PAGE EXCERPT:
== == ==

The biblical tale of the word ‘shibboleth’ demonstrates the importance of identity in defence. The Gileadites asked approaching soldiers to say “shibboleth.” Enemy soldiers, the Ephramites, revealed their hidden identity because they said “sibboleth” – their language did not use the “sh” sound.

Indeed, security systems need to properly tell allies from enemies to be effective. This message extends to digital governmental systems, which require the accurate identification of users to prevent malicious users from gaining access.

Frank Briguglio, Public Sector Strategist for SailPoint, explores common cybersecurity challenges for governments and how identity can be the key to greater protection.

Identity replaces the perimeter

Like the Gileadite guards, making sure people are who they say they are is the basis of identity security. “The perimeter as we know it has dissolved and the identity has become the center of all cyber strategies,” says Briguglio.

The ultimate goal of identity security is having confidence that organisations are granting access to the appropriate people. This should be done “in a timely and efficient manner” while maintaining security objectives, he says.

Detecting the identity of a user or device that enters a digital network means taking into account their role within the organizations, geolocation, and the status of the device.

== == ==

DATASET RECORDS:
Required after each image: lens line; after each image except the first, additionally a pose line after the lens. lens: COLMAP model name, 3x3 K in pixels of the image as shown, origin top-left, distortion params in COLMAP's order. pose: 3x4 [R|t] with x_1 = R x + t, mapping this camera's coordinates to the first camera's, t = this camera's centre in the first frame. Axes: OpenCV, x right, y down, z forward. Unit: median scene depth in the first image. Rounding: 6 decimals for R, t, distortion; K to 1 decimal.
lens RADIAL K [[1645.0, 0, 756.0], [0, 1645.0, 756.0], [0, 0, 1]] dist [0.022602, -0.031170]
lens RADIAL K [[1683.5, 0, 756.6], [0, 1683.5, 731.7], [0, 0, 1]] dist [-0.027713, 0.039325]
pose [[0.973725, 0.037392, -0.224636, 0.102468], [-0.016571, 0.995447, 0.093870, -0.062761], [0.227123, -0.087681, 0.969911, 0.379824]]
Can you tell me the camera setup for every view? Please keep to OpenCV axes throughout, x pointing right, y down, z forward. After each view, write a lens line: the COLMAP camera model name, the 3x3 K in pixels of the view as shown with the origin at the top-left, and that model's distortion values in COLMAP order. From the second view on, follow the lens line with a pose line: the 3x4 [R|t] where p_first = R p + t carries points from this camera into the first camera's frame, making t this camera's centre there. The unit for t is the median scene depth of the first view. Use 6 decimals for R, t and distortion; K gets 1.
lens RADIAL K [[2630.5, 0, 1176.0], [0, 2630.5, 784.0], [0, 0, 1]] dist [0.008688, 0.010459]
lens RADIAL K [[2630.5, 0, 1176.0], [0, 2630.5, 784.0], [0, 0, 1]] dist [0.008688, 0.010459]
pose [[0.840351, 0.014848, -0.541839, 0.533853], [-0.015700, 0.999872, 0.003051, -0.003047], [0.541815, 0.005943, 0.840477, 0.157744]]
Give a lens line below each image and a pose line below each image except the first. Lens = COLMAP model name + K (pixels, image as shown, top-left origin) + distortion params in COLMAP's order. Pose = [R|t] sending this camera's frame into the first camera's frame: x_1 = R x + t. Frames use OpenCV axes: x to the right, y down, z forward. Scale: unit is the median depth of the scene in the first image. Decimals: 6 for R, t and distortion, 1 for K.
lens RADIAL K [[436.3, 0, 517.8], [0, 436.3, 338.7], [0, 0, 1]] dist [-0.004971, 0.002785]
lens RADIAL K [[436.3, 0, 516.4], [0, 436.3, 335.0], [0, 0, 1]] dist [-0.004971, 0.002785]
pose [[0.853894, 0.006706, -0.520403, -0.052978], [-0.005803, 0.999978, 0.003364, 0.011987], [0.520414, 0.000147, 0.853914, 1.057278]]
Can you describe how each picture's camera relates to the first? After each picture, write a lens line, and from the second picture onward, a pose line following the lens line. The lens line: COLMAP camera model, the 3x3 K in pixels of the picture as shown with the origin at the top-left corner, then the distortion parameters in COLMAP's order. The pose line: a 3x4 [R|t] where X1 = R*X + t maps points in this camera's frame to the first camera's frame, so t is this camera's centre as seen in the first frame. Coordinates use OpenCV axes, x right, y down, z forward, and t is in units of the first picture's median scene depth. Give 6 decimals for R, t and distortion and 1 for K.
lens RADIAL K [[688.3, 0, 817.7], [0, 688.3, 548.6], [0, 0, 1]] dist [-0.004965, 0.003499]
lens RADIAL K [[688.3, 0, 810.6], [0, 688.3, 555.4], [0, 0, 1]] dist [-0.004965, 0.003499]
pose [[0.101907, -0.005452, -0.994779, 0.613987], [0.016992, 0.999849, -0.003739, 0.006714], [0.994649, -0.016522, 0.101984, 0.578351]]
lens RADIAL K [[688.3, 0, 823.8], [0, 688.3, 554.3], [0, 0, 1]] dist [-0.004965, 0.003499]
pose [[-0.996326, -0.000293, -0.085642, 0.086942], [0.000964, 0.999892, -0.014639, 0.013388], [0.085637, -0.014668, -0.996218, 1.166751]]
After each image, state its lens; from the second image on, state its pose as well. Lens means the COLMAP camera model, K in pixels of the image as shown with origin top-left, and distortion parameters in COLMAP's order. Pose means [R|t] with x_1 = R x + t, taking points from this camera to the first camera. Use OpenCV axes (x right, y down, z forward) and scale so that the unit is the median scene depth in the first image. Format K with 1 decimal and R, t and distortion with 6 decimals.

== == ==

WORK INSTRUCTION: Resume the article on identity security for government systems, picking up right after its final sentence.

WRITTEN RESPONSE:
One example of the identity security approach was an agency that started using contextual data like employee type, employee contract and program data to better understand “risky users,” Briguglio shares.

The agency created watchlists of users within 30 days of leaving the project or agency. This allowed the behaviour analytics system to monitor users to prevent unauthorised data theft.

Zero Trust and least privilege

Singapore Minister for Communications and Information S Iswaran said that Singapore should take on a “Zero Trust” cyber model earlier this year, reported The Business Times.

It came after concerns were raised about the SolarWinds attack, which saw criminals target cybersecurity software, and gain access to thousands of government agencies and companies. But how can Zero Trust help?

Zero Trust assumes a firm stance that users should not be granted access unless they are identified. Controls are lifted only for authorised personnel, and features a robust identification vetting process, Briguglio says. This creates a defense system of “least privilege.”

Identity plays a critical role in Zero Trust and least privilege. Agencies must allow appropriate users to have convenient and fast access to ensure efficiency while maintaining security and privacy protections, says Briguglio.

The challenges that Covid-19 brings

Covid-19 presented security challenges as businesses across the world had to shift to remote working, says Briguglio. For example, employees had to access sensitive information from home networks and personal devices, he explains.

The challenge of issuing company security cards was also identified. Difficulties emerged as IT teams had to rely on in-person vetting as a critical aspect of verifying identity before issuing security cards, explains Briguglio.

He also says that enabling remote collaboration services presents issues. While many companies were able to transition to remote working successfully, work remains for companies that had to implement ad-hoc systems of access. They will need to audit and certify granted permissions to make sure they are still necessary, he says.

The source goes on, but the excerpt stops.